A lot depends on the timing of the divorce, such as if it occurred when you were a child and the new step parent became actively involved in co parenting. If this is the case then you will probably want to involve or integrate that person into your wedding party more so than the step parent that did not enter into your life until later years in your life. All parents, step and biological should be given a corsage and boutonniere. This is an inexpensive and thoughtful way to acknowledge all involved in getting you to this special day. Other suggestions may include the following, depending on the level of comfort with all parties involved:
1. Have your step mothers seated as part of the processional. Just make sure they are seated before the biological mothers.
2. If your stepfather has been an important part of the bride's life, then think about having him escort you part of the way down the aisle, or joining you and your dad as you arrive at the front row. Check with your dad first!
3. Have your dad escort the bride down the aisle (in traditional fashion). When the officiant asks, "Who gives their blessing to this marriage?" ALL the parents (even the groom's) can answer "We do."
4. Have one of your step-parents do a reading or recite the final blessing.
5. Include your stepparents in the prayer of thanks to the parents.
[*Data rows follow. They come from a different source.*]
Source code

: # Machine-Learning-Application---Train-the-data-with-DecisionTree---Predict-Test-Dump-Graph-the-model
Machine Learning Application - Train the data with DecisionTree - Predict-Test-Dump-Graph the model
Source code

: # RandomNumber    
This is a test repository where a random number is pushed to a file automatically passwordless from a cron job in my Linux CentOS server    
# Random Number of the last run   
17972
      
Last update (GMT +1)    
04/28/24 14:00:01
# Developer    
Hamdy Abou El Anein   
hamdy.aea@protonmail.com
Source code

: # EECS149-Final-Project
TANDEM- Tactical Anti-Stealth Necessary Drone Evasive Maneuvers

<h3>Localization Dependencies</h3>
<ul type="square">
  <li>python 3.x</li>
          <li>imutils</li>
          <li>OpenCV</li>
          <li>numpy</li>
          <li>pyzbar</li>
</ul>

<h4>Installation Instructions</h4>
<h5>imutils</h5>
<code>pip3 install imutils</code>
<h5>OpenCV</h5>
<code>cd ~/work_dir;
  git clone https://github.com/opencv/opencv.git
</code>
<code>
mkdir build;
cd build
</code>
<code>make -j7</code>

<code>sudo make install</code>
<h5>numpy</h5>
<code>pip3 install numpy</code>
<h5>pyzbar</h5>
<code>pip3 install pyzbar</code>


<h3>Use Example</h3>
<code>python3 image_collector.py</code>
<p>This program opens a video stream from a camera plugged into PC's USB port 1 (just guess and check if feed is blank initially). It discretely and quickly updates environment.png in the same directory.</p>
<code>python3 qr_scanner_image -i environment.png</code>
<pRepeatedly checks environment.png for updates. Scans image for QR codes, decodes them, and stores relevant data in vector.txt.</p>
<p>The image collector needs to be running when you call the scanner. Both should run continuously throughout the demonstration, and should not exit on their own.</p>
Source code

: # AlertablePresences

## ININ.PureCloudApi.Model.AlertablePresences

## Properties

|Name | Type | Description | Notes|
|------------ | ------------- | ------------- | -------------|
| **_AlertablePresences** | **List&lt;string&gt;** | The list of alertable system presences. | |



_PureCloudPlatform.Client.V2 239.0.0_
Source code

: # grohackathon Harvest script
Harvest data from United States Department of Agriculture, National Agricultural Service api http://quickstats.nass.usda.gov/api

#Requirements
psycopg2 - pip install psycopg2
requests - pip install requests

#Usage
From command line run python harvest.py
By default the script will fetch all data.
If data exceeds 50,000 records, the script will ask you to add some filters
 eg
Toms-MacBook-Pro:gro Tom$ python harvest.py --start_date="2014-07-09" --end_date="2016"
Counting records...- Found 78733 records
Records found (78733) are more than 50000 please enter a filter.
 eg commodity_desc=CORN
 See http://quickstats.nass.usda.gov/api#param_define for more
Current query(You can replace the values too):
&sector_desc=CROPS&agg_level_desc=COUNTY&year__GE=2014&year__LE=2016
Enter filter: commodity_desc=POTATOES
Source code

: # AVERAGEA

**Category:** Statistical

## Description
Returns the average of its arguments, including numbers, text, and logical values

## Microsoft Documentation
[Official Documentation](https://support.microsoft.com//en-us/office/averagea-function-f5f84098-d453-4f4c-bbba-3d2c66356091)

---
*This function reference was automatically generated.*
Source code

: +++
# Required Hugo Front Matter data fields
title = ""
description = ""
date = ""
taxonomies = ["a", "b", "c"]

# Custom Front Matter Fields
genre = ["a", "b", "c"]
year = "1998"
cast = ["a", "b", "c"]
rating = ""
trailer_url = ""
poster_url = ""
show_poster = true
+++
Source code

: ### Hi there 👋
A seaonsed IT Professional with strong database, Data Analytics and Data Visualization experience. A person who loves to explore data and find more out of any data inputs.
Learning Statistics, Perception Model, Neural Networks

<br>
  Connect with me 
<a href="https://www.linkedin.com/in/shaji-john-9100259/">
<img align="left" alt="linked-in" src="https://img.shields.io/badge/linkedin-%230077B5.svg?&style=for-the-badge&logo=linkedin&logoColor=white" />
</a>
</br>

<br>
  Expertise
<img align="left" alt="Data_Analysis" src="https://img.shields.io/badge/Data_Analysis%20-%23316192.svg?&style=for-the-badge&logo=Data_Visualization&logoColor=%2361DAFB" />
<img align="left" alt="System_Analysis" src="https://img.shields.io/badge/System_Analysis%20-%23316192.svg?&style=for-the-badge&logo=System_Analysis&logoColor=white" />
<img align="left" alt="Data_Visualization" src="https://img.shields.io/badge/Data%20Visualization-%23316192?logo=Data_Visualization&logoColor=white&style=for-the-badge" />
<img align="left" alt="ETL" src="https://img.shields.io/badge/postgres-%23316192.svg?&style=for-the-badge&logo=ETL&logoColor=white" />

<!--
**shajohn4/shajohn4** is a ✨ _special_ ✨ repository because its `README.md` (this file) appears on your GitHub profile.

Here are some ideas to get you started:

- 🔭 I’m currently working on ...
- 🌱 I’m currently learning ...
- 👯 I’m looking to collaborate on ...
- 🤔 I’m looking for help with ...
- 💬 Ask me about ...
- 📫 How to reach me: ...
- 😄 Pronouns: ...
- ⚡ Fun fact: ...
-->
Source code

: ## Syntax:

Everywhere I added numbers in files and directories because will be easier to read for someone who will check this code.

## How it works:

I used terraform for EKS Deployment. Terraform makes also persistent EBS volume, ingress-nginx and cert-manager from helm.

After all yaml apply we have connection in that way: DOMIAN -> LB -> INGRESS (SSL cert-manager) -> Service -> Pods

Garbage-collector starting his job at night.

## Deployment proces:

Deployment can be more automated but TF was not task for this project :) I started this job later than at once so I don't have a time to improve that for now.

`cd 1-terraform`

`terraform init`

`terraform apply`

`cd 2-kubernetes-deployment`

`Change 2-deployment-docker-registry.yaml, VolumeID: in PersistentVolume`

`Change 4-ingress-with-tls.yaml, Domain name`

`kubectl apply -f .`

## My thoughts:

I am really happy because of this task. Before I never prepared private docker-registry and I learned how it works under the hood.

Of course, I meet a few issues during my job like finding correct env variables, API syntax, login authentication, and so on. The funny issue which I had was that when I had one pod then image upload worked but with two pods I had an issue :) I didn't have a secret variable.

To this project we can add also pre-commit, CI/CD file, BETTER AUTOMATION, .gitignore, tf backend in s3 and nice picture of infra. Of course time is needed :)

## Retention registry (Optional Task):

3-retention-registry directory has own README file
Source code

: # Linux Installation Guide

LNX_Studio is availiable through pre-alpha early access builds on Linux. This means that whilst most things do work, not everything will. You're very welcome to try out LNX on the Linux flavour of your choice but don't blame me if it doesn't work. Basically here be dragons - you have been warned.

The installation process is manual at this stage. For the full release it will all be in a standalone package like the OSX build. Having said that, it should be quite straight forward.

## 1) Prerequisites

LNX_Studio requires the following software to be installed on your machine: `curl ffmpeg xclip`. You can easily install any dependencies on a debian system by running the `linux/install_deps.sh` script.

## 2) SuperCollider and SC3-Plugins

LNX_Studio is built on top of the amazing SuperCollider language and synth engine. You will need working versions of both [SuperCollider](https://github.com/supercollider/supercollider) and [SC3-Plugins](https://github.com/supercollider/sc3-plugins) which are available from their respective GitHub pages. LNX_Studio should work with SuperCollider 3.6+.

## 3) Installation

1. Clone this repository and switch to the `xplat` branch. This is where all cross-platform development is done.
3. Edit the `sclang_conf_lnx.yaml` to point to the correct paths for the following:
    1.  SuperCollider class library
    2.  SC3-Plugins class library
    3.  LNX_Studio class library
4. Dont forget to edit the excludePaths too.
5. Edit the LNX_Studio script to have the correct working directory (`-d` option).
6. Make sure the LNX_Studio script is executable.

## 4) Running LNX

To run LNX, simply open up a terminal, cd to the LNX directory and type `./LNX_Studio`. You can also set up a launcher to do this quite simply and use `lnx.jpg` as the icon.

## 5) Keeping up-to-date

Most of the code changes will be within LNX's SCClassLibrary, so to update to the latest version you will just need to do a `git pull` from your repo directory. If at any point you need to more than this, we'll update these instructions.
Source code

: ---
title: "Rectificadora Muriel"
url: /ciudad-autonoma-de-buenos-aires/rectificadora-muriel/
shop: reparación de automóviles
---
Out of respect for your parents, you'd have the officiant refer to your biological parents first, then your stepparents after that.
6. Blow off the entire idea of including any of your parents. Walk down the aisle alone (or with your groom) and just have all parental units be guests. That way, no one gets offended!
7. Have your biological parents do all the honors for the wedding, but include a special word of thanks to your parents AND stepparents in the program.
8. As far as seating goes, traditional etiquette dictates that married couples should be seated together. According to the rules of those etiquette mavens in the know, it should look like this (it's the same for both bride's and groom's side, so we'll just list the bride's side). Your mom gets the first row and she should be seated next to her husband/significant other. Stepmom goes in the second row, seated next to your biological father. In cases where there is enough seating and everyone gets along, then all four parents (if there are that many) can be seated in the first row. The order should be (from outside in) mother, stepfather, father, stepmother. Of course, if your father and stepfather are ready to kill each other, you'll need to modify this arrangement. Use your common sense and get your officiant to help you-etiquette rules are there to make people comfortable. If following them has the opposite affect, then toss them and make up your own rules.
9. If the situation among your parents is really tense and you truly like and respect your stepparent but want to respect your biological parents' wishes, then go along with your biological parents' wishes for the big day, but be sure to arrange some special time with your stepparents beforehand so that you can tell them how much you value them in your lives. Take your stepmother out to lunch, have dinner with the groom's dad and his wife a week or so before the wedding. Make them feel special and let them know you are glad they will be there on your special day, in spite of possible difficult circumstances.
10. Talk to your wedding coordinator (if you have one) and your officiant, about possible sources of friction, volatile situations, etc. This will allow them to mentally prepare for the worst case scenario, and think quickly if things start to go south.